Creating a Microburst Widget

  1. Add Widget → Select visualization type (Bar, Time Series, Table)
  2. Data Sourceprobe_metrics
  3. Metric → Choose one of:
    • Max Burst (bytes) — for worst-case analysis
    • Max Burst (packets) — for packet-based analysis
    • Avg Burst (bytes) — for trend analysis
    • Burst Ratio — for relative burstiness
  4. Group By → Recommended dimensions:
    • src_addr / dst_addr — Find bursty hosts
    • dst_port / appid — Find bursty applications
    • src_as / dst_as — Find bursty networks

Example Widget Configurations

Top Bursty Sources (Bar Chart)

  • Type: Bar Chart
  • Metric: Max Burst (bytes)
  • Group By: src_addr
  • Shows which source IPs generate the largest bursts

Burst Trends Over Time (Time Series)

  • Type: Time Series
  • Metric: Max Burst (bytes)
  • Group By: dst_port
  • Shows how burst patterns change over time by service

Burst Analysis Table

  • Type: Table
  • Metric: Max Burst (bytes)
  • Group By: src_addr, dst_addr, dst_port
  • Shows detailed burst data per conversation

Interpreting Results

What's a "Bad" Burst?

Context matters, but general guidelines:

Max BurstInterpretation
Less than 10 KBNormal, small transfers
10-100 KBModerate bursts, usually fine
100 KB - 1 MBSignificant bursts, check if causing issues
Greater than 1 MBLarge bursts, likely causing buffer pressure

Burst Ratio Guidelines

RatioInterpretation
1-2Smooth, well-paced traffic
2-5Mildly bursty, typical for web traffic
5-20Bursty, may cause issues on congested links
20+Very bursty, investigate application behavior

Common Causes of Microbursts

  1. TCP Slow Start — New connections ramp up aggressively
  2. Backup Jobs — Large file transfers with no rate limiting
  3. Incast — Multiple servers responding simultaneously (common in distributed storage)
  4. Video Streaming — Chunk-based delivery creates periodic bursts
  5. Application Bugs — Poorly implemented sending loops

Summary

The microburst feature provides visibility into sub-second traffic patterns that traditional flow monitoring misses.

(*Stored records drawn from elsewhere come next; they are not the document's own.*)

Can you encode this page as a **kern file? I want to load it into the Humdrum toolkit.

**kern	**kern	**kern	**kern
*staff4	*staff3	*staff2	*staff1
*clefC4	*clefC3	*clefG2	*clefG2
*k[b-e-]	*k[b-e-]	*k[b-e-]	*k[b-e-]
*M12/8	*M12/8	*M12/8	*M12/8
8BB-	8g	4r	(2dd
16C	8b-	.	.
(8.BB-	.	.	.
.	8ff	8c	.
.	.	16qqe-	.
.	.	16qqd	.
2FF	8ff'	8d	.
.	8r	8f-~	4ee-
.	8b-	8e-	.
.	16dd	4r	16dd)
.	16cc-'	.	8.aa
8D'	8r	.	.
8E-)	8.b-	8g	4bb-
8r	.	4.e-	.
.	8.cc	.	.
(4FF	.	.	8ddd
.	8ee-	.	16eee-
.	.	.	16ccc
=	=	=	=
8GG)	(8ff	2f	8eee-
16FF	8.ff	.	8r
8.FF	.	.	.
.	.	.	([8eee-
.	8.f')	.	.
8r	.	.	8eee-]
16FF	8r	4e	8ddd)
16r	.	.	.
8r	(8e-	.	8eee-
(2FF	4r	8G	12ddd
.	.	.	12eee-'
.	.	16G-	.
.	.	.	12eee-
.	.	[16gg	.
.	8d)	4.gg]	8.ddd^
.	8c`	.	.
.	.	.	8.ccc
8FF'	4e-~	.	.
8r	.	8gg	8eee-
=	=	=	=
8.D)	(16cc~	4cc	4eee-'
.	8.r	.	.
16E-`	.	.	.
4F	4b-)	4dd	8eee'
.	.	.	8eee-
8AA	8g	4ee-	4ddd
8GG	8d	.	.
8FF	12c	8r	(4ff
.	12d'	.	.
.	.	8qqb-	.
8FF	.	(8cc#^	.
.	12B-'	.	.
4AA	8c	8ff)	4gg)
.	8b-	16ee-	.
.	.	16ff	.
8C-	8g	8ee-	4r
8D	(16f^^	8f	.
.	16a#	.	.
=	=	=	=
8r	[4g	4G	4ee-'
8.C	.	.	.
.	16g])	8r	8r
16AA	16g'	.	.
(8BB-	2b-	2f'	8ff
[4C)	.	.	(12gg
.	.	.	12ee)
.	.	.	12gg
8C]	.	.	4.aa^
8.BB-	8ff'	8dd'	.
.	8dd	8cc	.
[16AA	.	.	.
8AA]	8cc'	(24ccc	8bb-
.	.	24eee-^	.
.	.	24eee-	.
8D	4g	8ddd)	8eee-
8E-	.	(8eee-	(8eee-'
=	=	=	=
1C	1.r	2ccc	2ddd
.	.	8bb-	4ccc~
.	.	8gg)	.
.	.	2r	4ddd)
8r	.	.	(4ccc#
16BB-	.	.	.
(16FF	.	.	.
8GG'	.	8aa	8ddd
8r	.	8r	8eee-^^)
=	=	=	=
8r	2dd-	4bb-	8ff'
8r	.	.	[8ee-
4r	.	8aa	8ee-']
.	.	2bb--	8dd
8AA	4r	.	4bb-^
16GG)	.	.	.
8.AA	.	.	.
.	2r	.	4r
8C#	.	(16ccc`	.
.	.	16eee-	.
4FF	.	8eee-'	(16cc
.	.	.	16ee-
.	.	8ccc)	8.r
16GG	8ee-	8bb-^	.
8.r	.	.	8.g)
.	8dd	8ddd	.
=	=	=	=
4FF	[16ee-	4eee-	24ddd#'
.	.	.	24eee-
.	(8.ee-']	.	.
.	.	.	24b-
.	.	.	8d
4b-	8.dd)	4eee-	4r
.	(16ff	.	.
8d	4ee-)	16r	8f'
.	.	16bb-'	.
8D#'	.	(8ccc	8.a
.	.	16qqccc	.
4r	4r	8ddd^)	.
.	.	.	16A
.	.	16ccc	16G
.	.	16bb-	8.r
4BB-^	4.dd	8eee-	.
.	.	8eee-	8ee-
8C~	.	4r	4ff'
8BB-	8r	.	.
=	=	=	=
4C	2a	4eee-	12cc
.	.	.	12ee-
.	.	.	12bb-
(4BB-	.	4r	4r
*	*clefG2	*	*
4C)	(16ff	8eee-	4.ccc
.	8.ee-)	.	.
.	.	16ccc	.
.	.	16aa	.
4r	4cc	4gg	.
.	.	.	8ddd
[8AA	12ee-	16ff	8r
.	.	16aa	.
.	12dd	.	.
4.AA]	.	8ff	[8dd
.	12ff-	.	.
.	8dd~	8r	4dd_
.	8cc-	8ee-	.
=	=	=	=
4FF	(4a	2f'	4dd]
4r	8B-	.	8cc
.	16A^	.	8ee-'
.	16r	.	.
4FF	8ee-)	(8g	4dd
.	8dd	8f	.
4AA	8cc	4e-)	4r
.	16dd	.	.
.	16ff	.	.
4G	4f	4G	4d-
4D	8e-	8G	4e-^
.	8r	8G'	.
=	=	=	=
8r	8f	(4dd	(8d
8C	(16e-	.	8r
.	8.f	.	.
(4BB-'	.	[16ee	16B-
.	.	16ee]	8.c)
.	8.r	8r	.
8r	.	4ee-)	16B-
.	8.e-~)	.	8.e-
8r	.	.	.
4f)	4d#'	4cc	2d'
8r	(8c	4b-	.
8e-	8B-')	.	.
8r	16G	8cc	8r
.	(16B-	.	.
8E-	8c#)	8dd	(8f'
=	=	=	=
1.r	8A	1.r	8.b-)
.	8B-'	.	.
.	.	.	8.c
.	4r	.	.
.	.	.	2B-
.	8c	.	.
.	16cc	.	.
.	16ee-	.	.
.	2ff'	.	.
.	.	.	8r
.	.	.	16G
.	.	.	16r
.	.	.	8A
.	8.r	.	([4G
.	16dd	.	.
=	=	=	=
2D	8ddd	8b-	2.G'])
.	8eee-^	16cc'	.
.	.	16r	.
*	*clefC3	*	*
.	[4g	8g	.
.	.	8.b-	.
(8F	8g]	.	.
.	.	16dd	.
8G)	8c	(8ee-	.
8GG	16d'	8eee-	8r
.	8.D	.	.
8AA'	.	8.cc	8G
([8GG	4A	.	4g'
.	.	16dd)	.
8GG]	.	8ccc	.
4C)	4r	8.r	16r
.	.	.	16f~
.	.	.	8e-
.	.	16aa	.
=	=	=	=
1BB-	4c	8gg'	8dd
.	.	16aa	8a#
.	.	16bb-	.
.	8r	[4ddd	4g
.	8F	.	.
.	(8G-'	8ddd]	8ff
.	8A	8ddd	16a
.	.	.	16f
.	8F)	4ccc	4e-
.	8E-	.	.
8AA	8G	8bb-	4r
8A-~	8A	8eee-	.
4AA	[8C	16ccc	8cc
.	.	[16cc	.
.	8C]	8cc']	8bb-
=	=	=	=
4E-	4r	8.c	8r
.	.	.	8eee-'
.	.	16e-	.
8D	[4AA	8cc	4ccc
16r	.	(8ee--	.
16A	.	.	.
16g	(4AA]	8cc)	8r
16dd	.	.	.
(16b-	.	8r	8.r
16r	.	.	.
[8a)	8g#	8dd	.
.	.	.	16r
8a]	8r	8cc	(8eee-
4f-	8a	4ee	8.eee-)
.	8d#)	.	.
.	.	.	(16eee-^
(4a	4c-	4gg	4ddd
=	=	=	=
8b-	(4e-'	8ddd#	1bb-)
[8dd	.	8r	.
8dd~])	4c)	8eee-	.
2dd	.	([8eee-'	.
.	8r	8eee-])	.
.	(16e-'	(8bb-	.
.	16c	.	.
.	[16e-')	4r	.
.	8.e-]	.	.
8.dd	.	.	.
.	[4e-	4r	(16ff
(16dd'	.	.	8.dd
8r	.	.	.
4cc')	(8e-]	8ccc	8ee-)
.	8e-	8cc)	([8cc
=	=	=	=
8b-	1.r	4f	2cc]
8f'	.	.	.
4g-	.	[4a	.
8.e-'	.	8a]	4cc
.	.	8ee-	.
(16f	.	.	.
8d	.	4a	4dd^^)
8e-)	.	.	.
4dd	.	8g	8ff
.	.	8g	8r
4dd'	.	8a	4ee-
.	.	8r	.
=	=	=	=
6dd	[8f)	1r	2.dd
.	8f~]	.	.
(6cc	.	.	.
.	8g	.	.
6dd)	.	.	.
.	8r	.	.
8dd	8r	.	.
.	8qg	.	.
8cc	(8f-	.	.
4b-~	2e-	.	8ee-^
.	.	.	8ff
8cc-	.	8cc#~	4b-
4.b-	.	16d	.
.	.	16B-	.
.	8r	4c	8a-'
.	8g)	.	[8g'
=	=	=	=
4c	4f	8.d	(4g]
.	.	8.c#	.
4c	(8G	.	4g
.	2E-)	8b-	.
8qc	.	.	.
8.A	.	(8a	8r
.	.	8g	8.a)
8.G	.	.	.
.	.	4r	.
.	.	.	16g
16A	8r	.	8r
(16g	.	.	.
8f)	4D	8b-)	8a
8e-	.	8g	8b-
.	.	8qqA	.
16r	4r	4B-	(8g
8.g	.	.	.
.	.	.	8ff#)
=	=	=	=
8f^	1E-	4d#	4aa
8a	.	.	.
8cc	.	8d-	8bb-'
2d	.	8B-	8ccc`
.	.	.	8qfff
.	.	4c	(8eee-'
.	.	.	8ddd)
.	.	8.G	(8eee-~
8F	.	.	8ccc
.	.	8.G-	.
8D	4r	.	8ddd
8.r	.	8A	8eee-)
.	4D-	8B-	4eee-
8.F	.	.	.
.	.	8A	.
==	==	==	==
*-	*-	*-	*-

By tracking peak throughput within 10ms windows, WhiteOwl can now identify:

  • Which hosts/applications generate problematic bursts
  • When bursts occur (time series analysis)
  • How "bursty" traffic is relative to its average (burst ratio)

This enables proactive identification of traffic patterns that may cause packet loss and latency issues before they impact users.